Page images and extracted text:
******

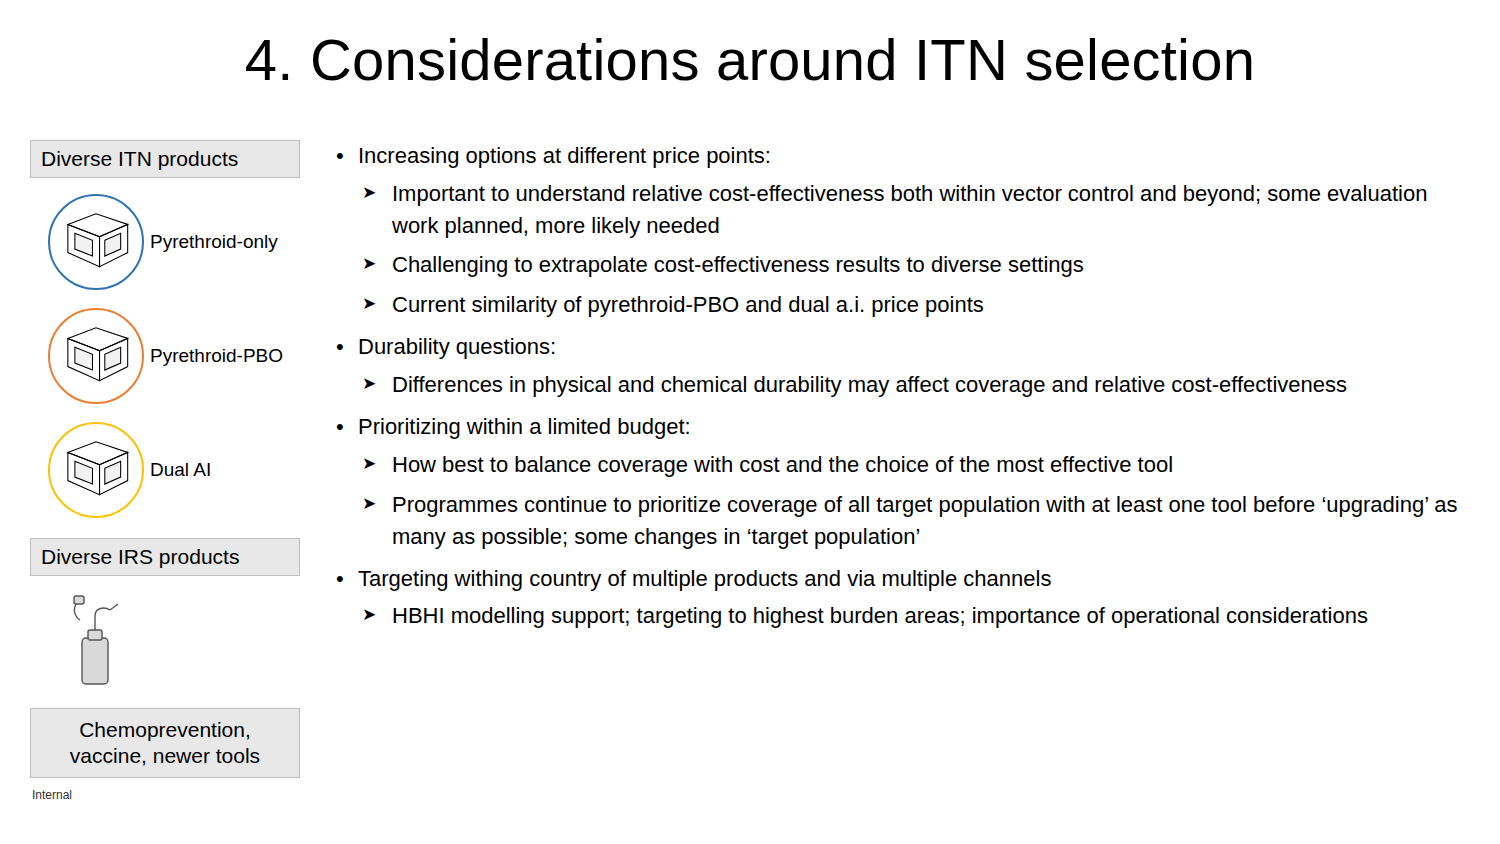4. Considerations around ITN selection
Diverse ITN products
Pyrethroid-only
Pyrethroid-PBO
Dual AI
Diverse IRS products
Chemoprevention,
vaccine, newer tools
Internal
Increasing options at different price points:
Important to understand relative cost-effectiveness both within vector control and beyond; some evaluation work planned, more likely needed
Challenging to extrapolate cost-effectiveness results to diverse settings
Current similarity of pyrethroid-PBO and dual a.i. price points
Durability questions:
Differences in physical and chemical durability may affect coverage and relative cost-effectiveness
Prioritizing within a limited budget:
How best to balance coverage with cost and the choice of the most effective tool
Programmes continue to prioritize coverage of all target population with at least one tool before ‘upgrading’ as many as possible; some changes in ‘target population’
Targeting withing country of multiple products and via multiple channels
HBHI modelling support; targeting to highest burden areas; importance of operational considerations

******

▶ PROBLEM STATEMENT:
Please show each line in the records above that contains "relative".

▶ SOLUTION FOR THIS TASK:
Important to understand relative cost-effectiveness both within vector control and beyond; some evaluation work planned, more likely needed
Differences in physical and chemical durability may affect coverage and relative cost-effectiveness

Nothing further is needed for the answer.